In a cross-cultural way, the story is a kind of imaginary time travel, where people lived quite differently from us, yet were as human and as loving, having the same feelings and hopes but expressing and achieving them with different thoughts and actions. They are referred as the Oklafihna and the Chito, meaning the Great People. The Oklafihna are a village and community, and a part of the greater collegium of peoples later known as the Chahta. Within the story are brief glimpses of the people, the geographic place, and the environment. The story is a fictional adventure, placed primarily in Mississippi and the adjacent states.

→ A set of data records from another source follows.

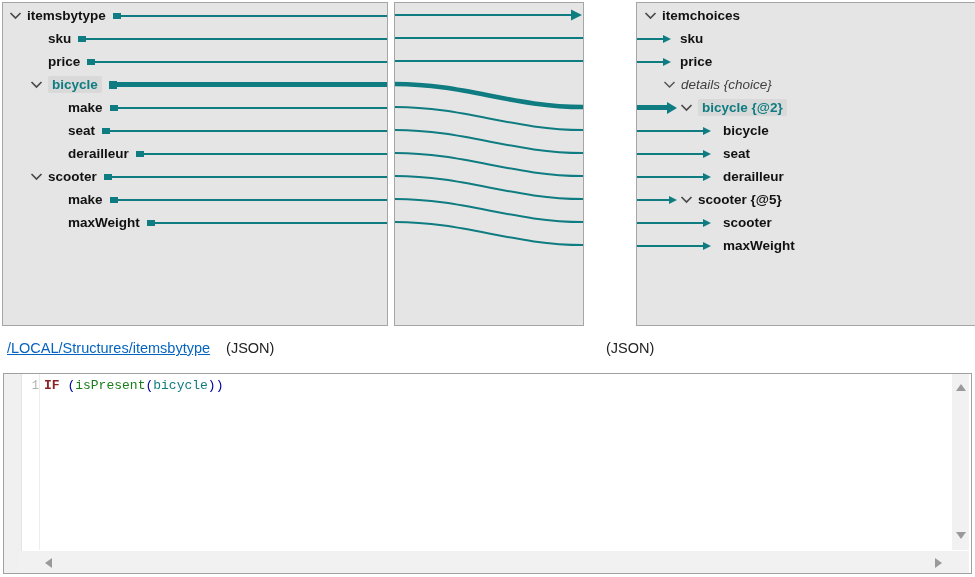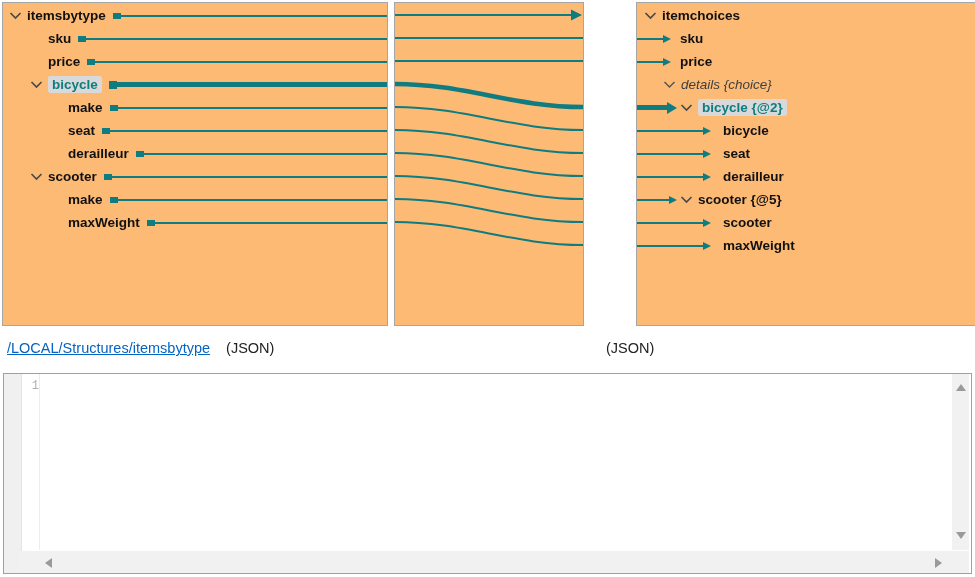--- a/index.html
+++ b/index.html
@@ -1,18 +1,18 @@
 <!DOCTYPE html>
 <html><head>
 <meta charset="utf-8">
 <style>
   html,body{margin:0;padding:0;background:#fff;}
   body{width:975px;height:577px;position:relative;overflow:hidden;
        font-family:"Liberation Sans","DejaVu Sans",sans-serif;}
-  .panel{position:absolute;top:2px;height:324px;border:1px solid #a6a6a6;background:#fdba74;box-sizing:border-box;}
+  .panel{position:absolute;top:2px;height:324px;border:1px solid #a6a6a6;background:#e5e5e5;box-sizing:border-box;}
   #panel-left{left:2px;width:386px;}
   #panel-mid{left:394px;width:190px;}
   #panel-right{left:604px;width:414px;margin-left:32px;}
   .tree{position:absolute;inset:0;padding-top:1px;}
   .trow{height:23px;display:flex;align-items:center;white-space:nowrap;}
   .lbl{font-size:13.5px;font-weight:bold;color:#111;line-height:1;}
   .lbl.sel{color:#0e7c80;background:#d9d9d9;border-radius:2px;padding:2px 4px;}
   .lbl.plain{font-weight:normal;color:#3f3f3f;font-style:italic;}
   .chev{width:13px;height:8px;margin-right:5px;flex:0 0 auto;display:inline-block;}
   .sq{width:8px;height:6px;background:#0e7c80;margin-left:7px;flex:0 0 auto;}
@@ -244,20 +244,21 @@
   <a href="#">/LOCAL/Structures/itemsbytype</a>
   <span class="fmt">(JSON)</span>
 </div>
 <div class="linkrow" style="left:590px">
   <span class="fmt">(JSON)</span>
 </div>
 
 <div id="editor">
   <div class="gutter"></div>
   <div class="numcol">1</div>
+  <div class="codeline"><span class="tok-kw">IF</span><span class="tok-par"> (</span><span class="tok-fn">isPresent</span><span class="tok-par">(</span><span class="tok-node">bicycle</span><span class="tok-par">))</span></div>
   <div class="vscroll">
     <span class="arr up"></span>
     <span class="arr down"></span>
   </div>
   <div class="hscroll">
     <span class="arr left"></span>
     <span class="arr right"></span>
   </div>
 </div>
 

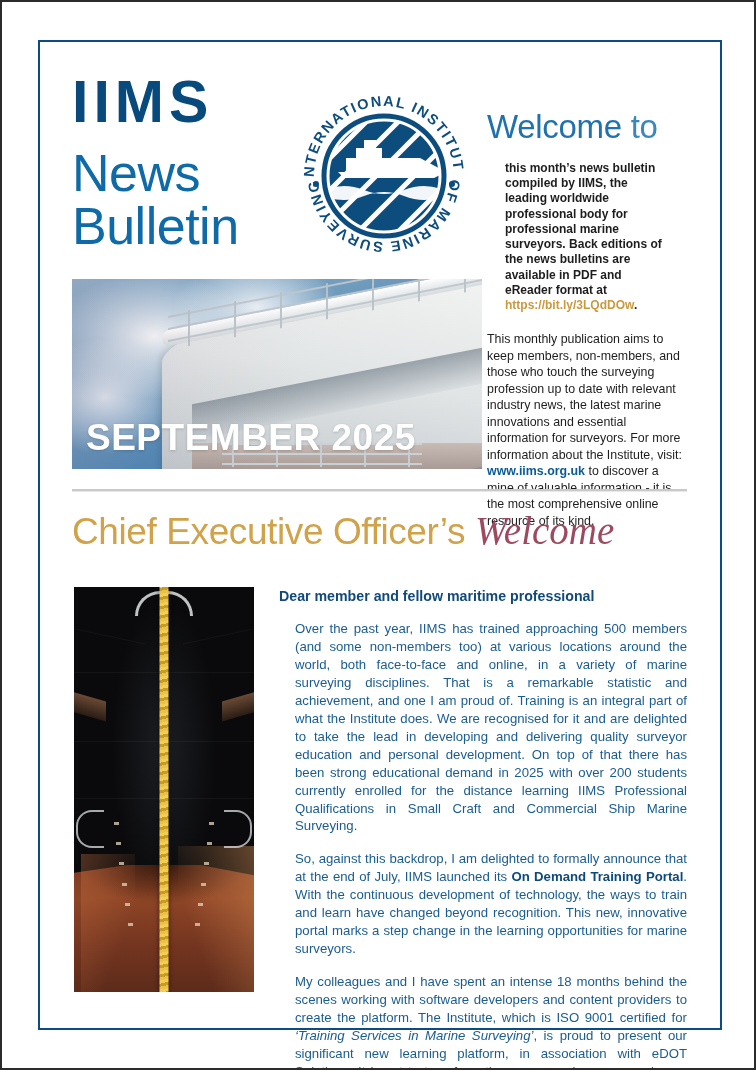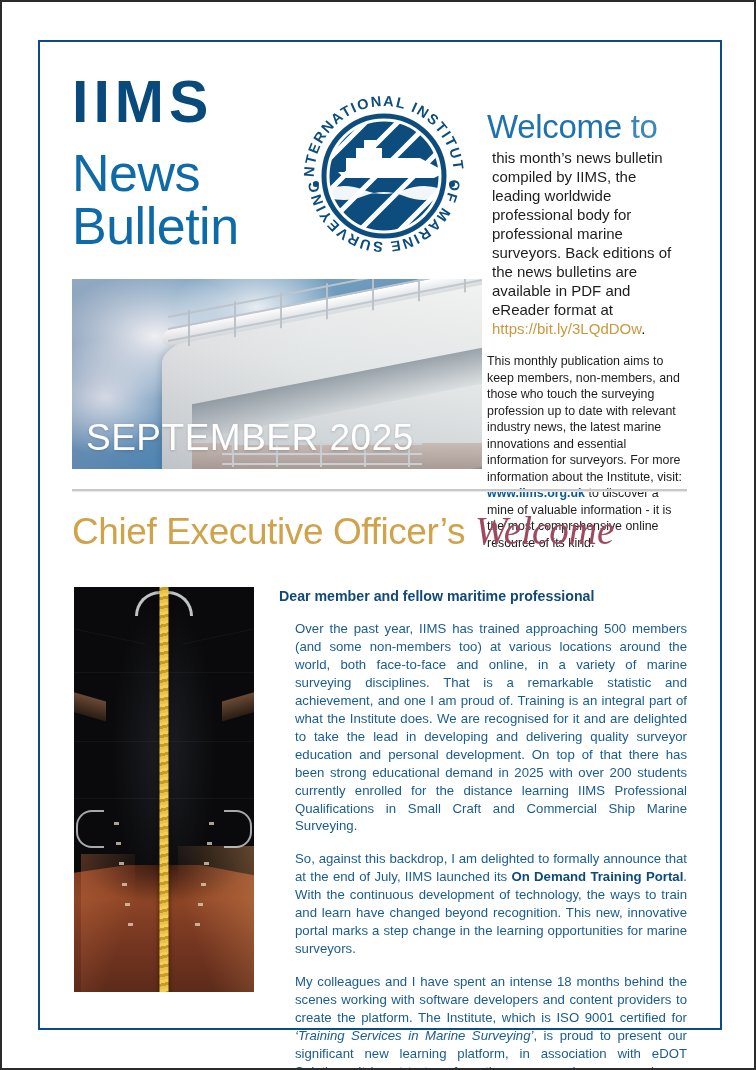--- a/index.html
+++ b/index.html
@@ -90,25 +90,25 @@
     font-size: 33px;
     color: #1f72ae;
     line-height: 1;
     margin: 0 0 5px 0;
     font-weight: normal;
     letter-spacing: -0.3px;
   }
   .welcome-title .thin { color: #3a87bd; }
   .welcome-lede {
     font-family: "Liberation Sans", sans-serif;
-    font-weight: normal;
-    font-size: 15px;
+    font-weight: bold;
+    font-size: 12px;
     line-height: 1.27;
     color: #1d1d1d;
-    margin: 5px;
+    margin: 18px;
   }
   .welcome-lede .gold {
     color: #c9993f;
   }
   .welcome-body {
     font-family: "Liberation Sans", sans-serif;
     font-size: 12.4px;
     line-height: 1.33;
     color: #1d1d1d;
     margin: 15px 0 0 0;
@@ -232,21 +232,21 @@
     background: linear-gradient(105deg, rgba(160,130,150,0.22) 0%, rgba(160,130,150,0.06) 28%, rgba(0,0,0,0) 55%);
   }
   .cover-month {
     position: absolute;
     left: 14px;
     bottom: 10px;
     font-family: "Liberation Sans", sans-serif;
     font-size: 37px;
     color: #ffffff;
     letter-spacing: 0.5px;
-    font-weight: normal;
+    font-weight: bold;
     text-shadow: 0 1px 3px rgba(0,0,0,0.18);
   }
 
   
   .divider {
     position: absolute;
     left: 70px;
     top: 487px;
     width: 615px;
     height: 3px;

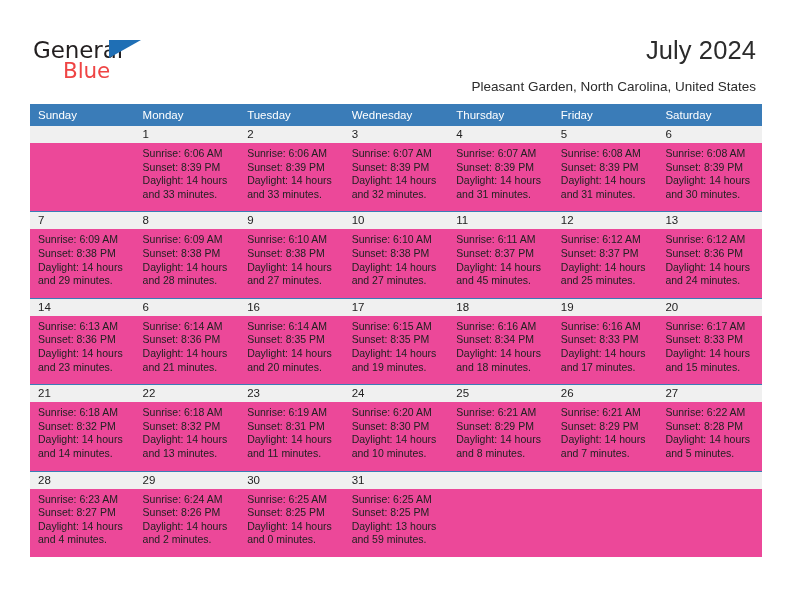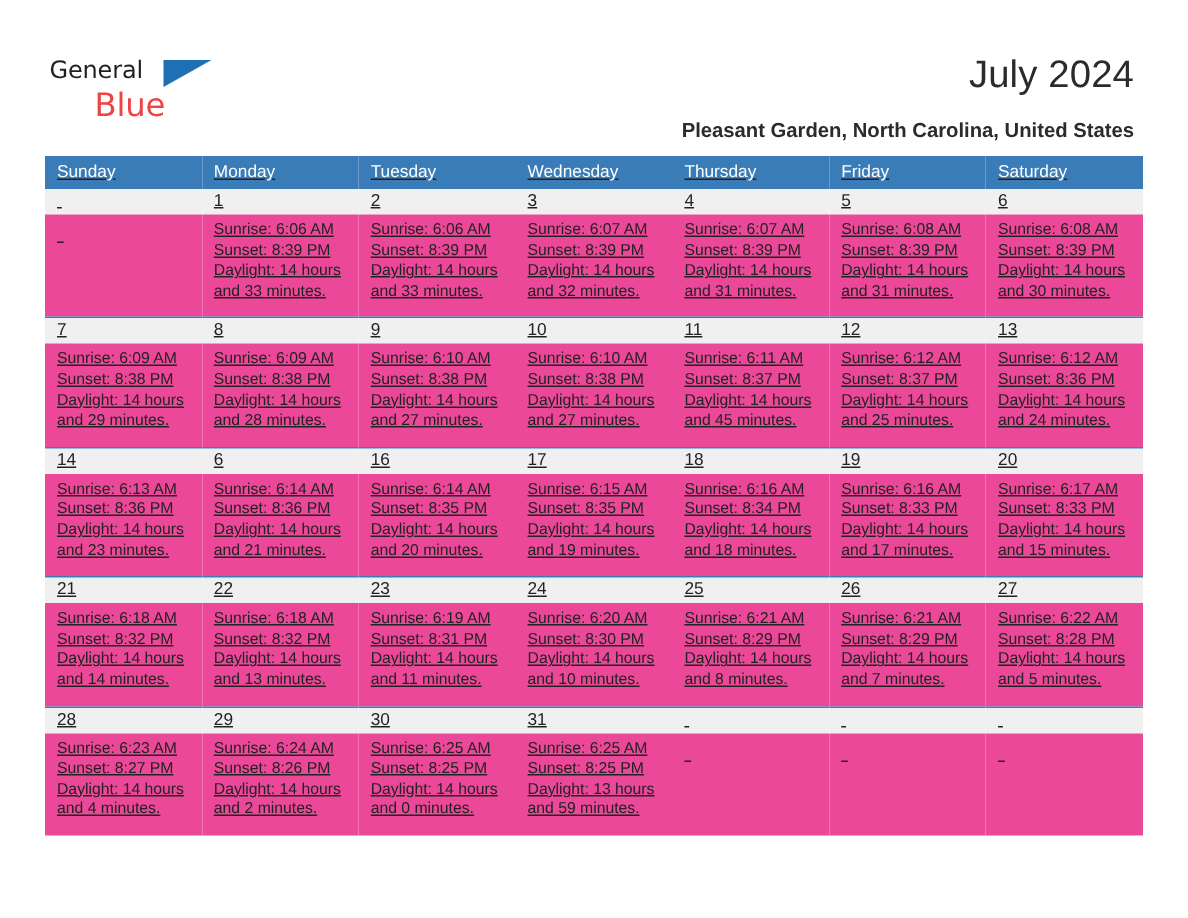--- a/index.html
+++ b/index.html
@@ -28,21 +28,21 @@
     position: absolute;
     left: 33px;
     top: 37px;
     width: 180px;
     height: 48px;
   }
   .logo-general {
     position: absolute;
     left: 0;
     top: 0;
-    font-size: 16px;
+    font-size: 23px;
     font-weight: 400;
     letter-spacing: -0.1px;
     color: #231f20;
     font-family: "DejaVu Sans", sans-serif;
   }
   .logo-tri {
     position: absolute;
     left: 76px;
     top: 3px;
     width: 0;
@@ -70,38 +70,37 @@
     color: #2b2b2b;
     letter-spacing: 0.1px;
     text-align: right;
     white-space: nowrap;
   }
   .subtitle {
     position: absolute;
     right: 36px;
     top: 79px;
     font-size: 13.5px;
-    font-weight: 700;
+    font-weight: 400;
     color: #2b2b2b;
     text-align: right;
     white-space: nowrap;
   }
 
   
   .calendar {
     position: absolute;
     left: 30px;
     top: 104px;
     width: 732px;
   }
   table.cal {
     width: 732px;
     border-collapse: collapse;
     table-layout: fixed;
-    text-decoration: underline;
   }
   table.cal th {
     background: #3a7cb8;
     color: #ffffff;
     font-size: 11.5px;
     font-weight: 400;
     text-align: left;
     padding: 5px 0 5px 8px;
     height: 22px;
     vertical-align: middle;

Comments on the ethnographic customs and descriptions of daily living and activities are based upon the written literature, enhanced by the writer’s personal interpretations of the Southeastern United States Indians and their archaeology, and imagination. Many places referenced are actual, though little known. Brief historical comment is made of places when important to the understanding of the story and place. The story hopefully builds a believably real and acceptable construct of Issi’s time, place, and adventure, mixed with the spirit world. Moderate use of Chahta words throughout the story lend authenticity.
About the Author
Richard Arling Marshall has spent more than fifty years as a teacher and archeologist. Born in 1928 in Belen, New Mexico, he grew up in Missouri, graduating with a bachelor’s in art and science and obtained a master’s degree in anthropology from the University of Missouri, Columbia, Missouri.
After 1966 the author was associated with the Department of Sociology and Anthropology and the Cobb Institute of Archaeology, Mississippi State University, as professor of anthropology, and conducted research and salvage archaeology and Cultural Resource Surveys throughout that state. He retired in 1994 as associate professor of anthropology emeritus. The author’s wife is Helen Justine Noe, formerly of Lilbourn, Missouri. Together they have two daughters and five grandchildren.